Begin at the line that holds "table.si td, table.si" and copy each line exactly until the data below ends, including that last line but no pictures.
(Dataset records begins)
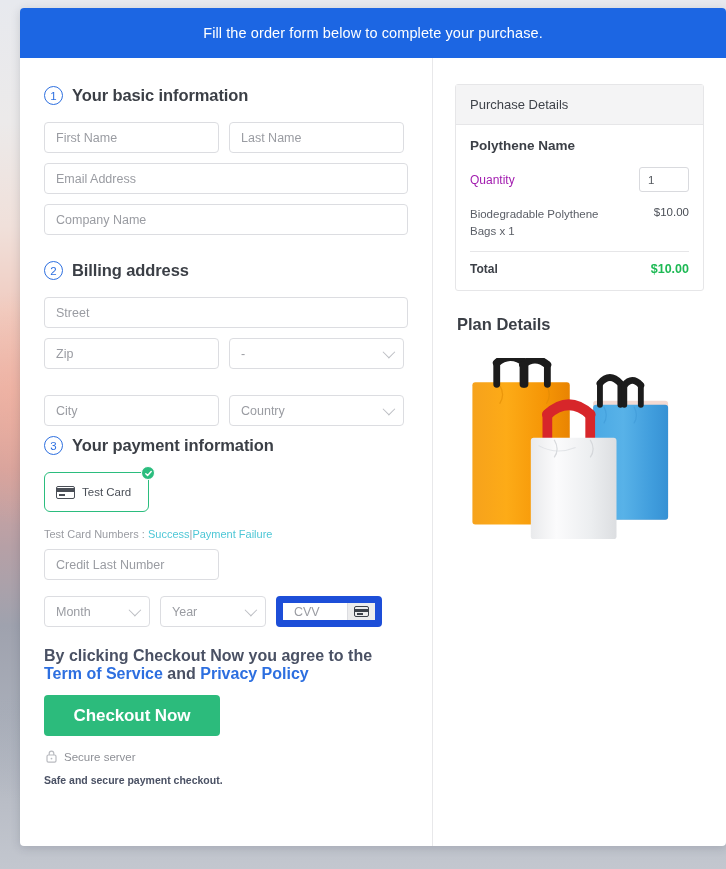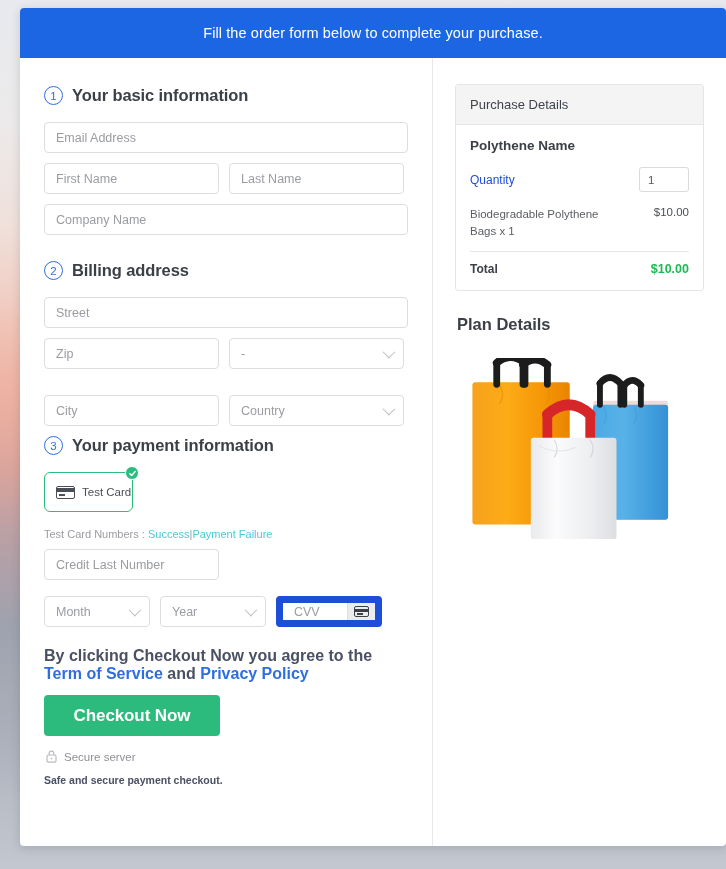"Email Address" div.row { order: before "First Name" -> after "First Name" }
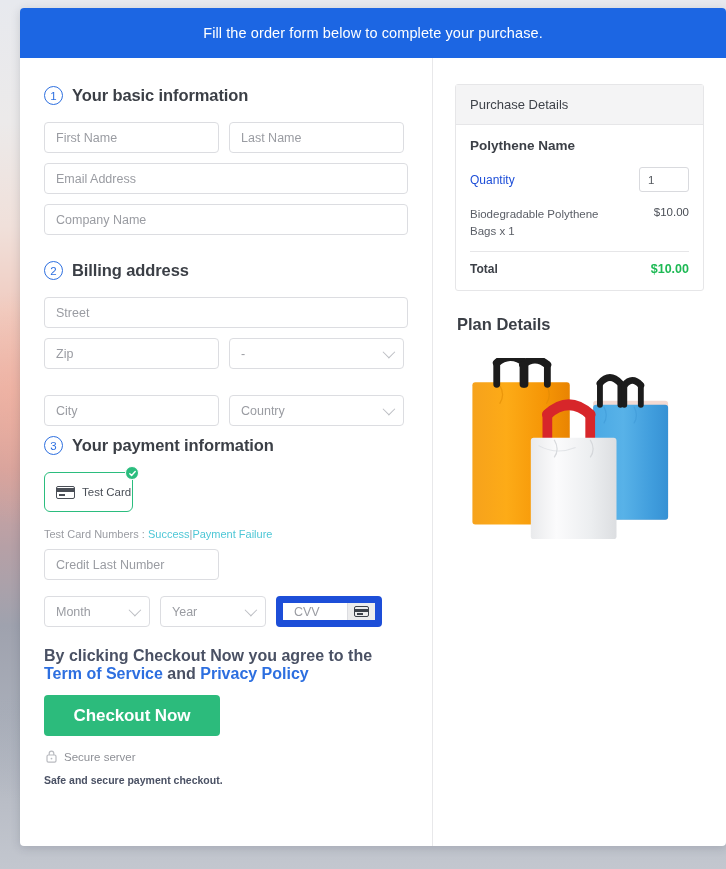"Quantity" .qty-label { color: #1d4ed8 -> #a21caf }
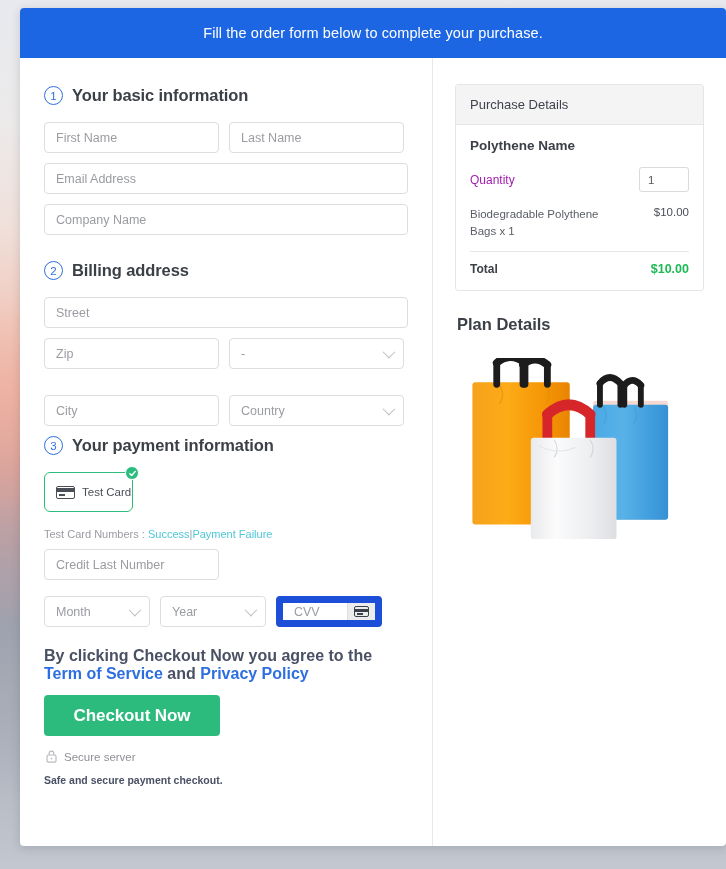"Test Card" .card-tile { width: 89px -> 105px }
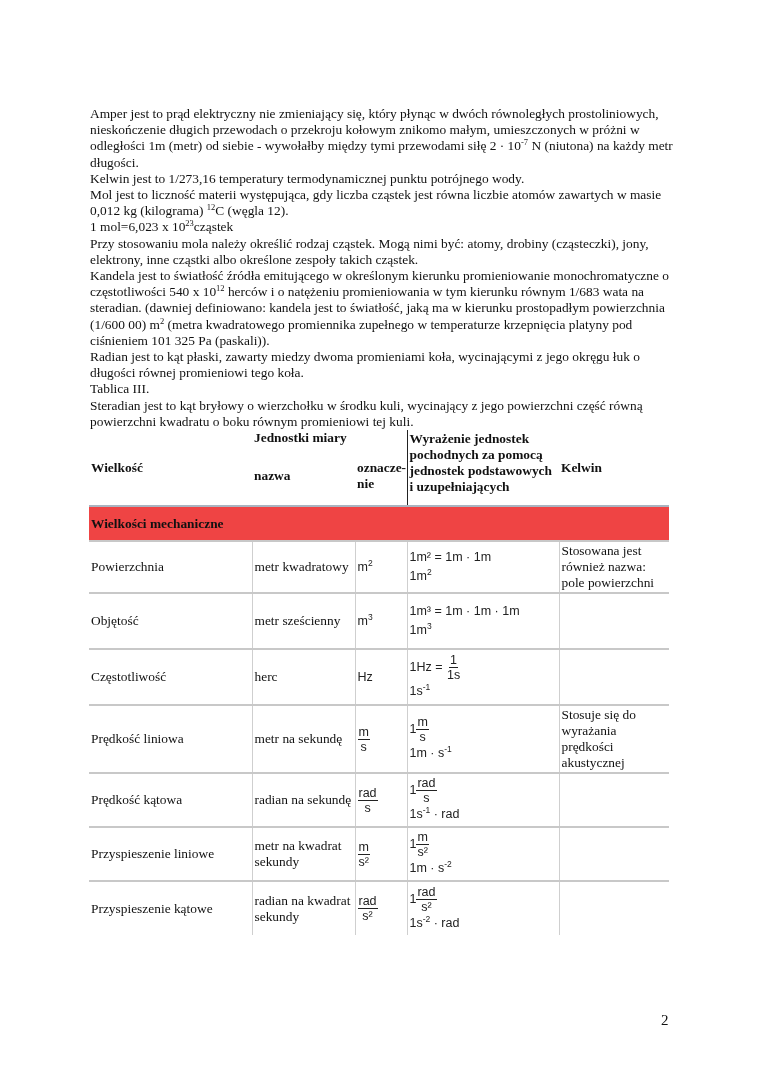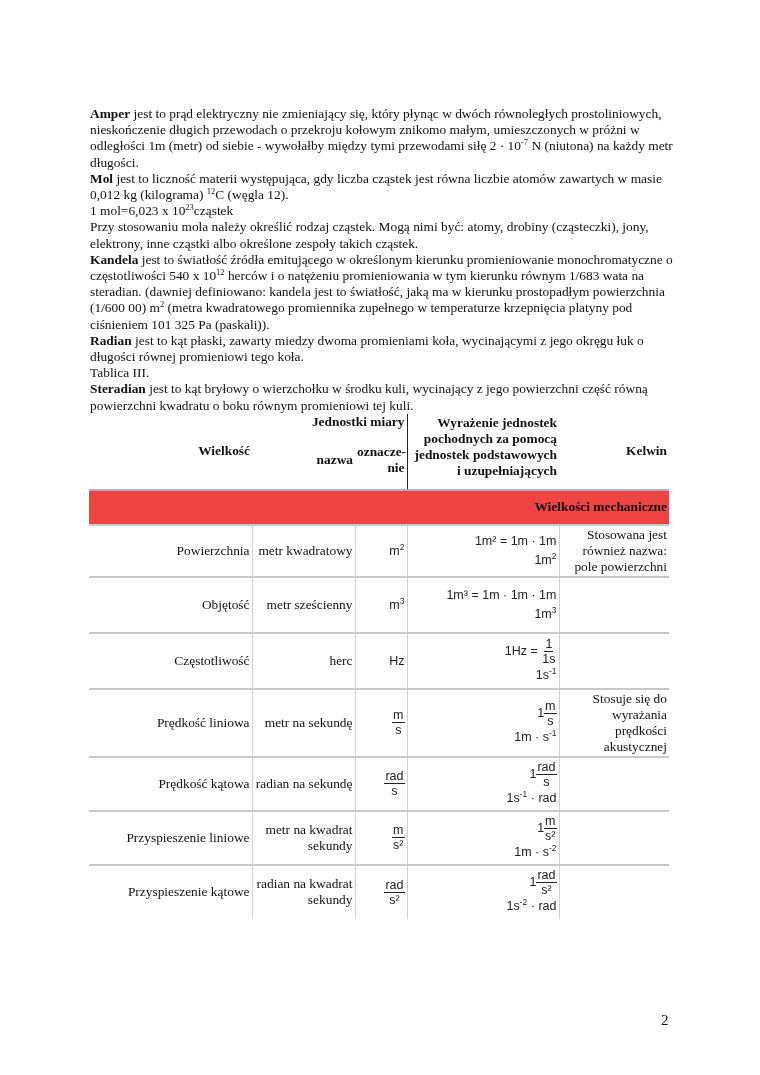"Amper" .page b { font-weight: bold -> normal }
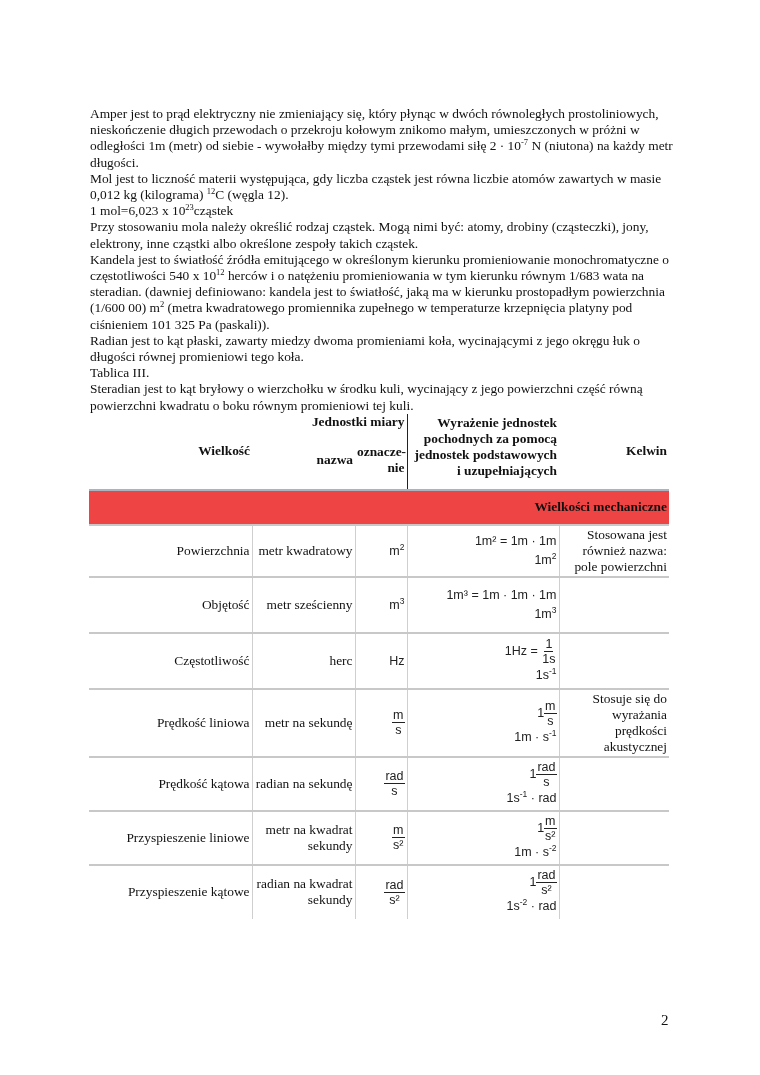"Kelwin jest to 1/273,16 temperatury" p { html: none -> <p><b>Kelwin</b><span> jest to 1/273,16 temperatury termodynamicznej punktu potrójnego wody.</span></p> }
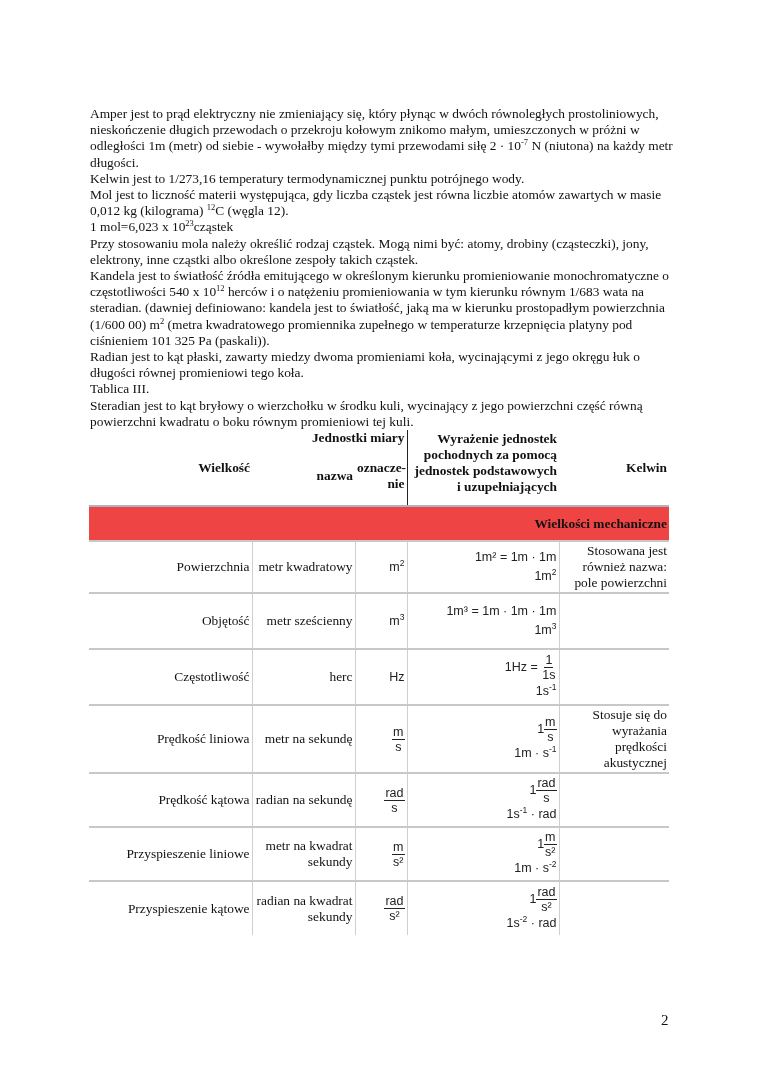"Jednostki miary" table.si td, table.si th { text-align: right -> left }
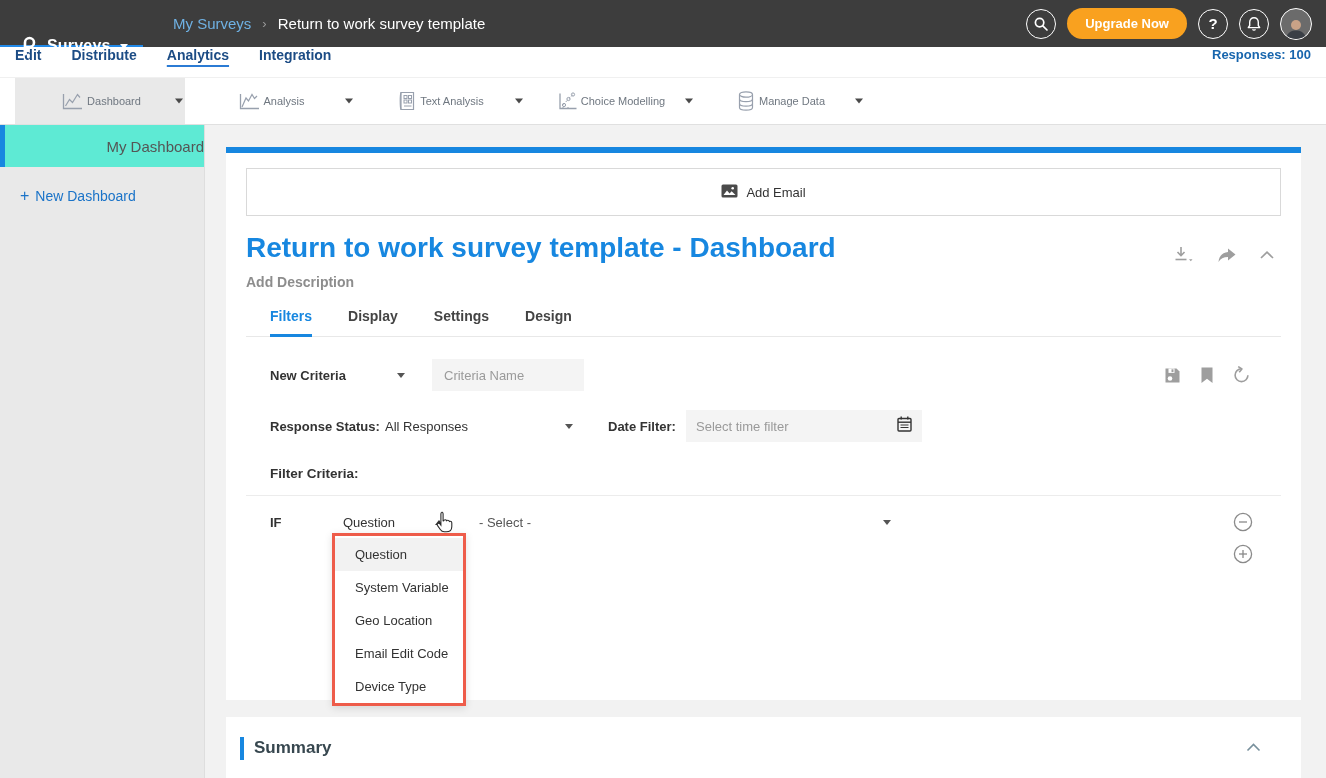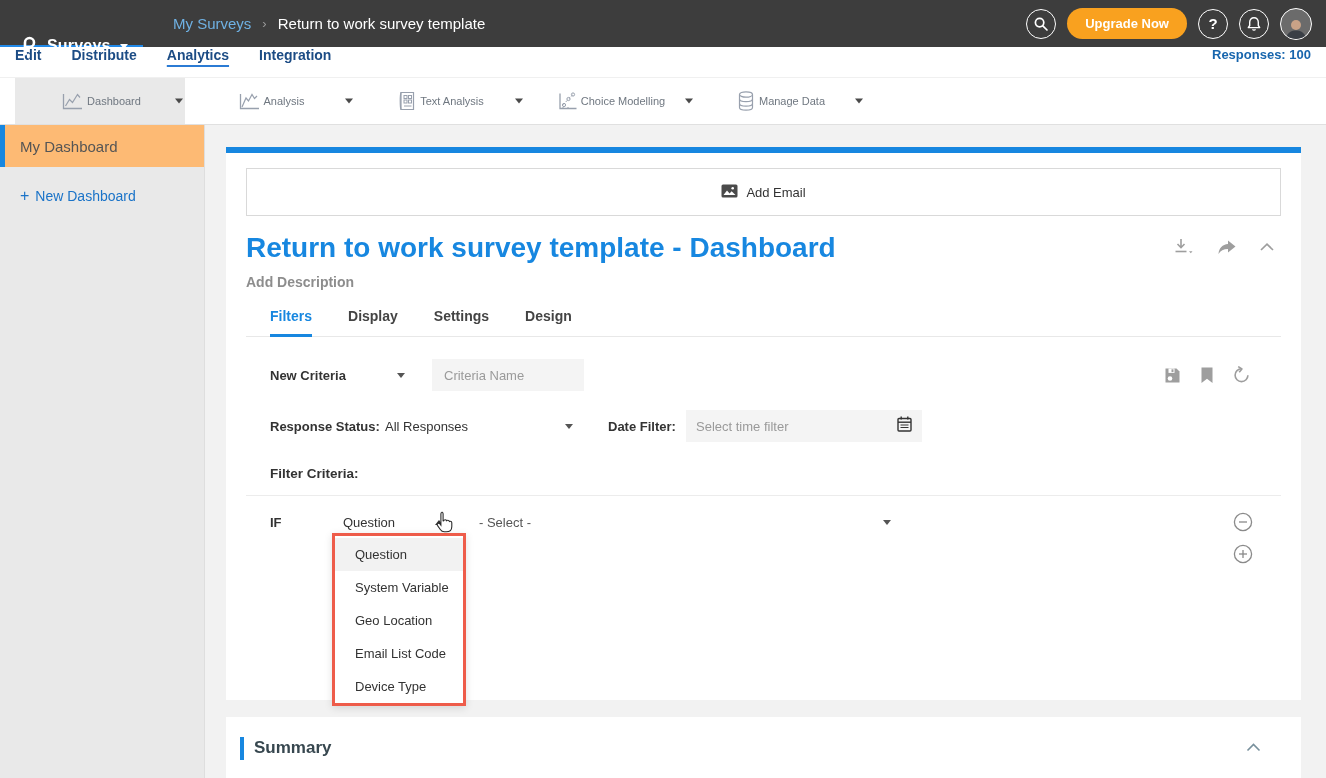"My Dashboard" .sidebar-active { background: #fdba74 -> #5eead4; justify-content: none -> flex-end }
(Dataset records ends)
▸ Result of this task
"Jednostki miary" table.si td, table.si th { text-align: right -> left }
"My Dashboard" .sidebar-active { background: #fdba74 -> #5eead4; justify-content: none -> flex-end }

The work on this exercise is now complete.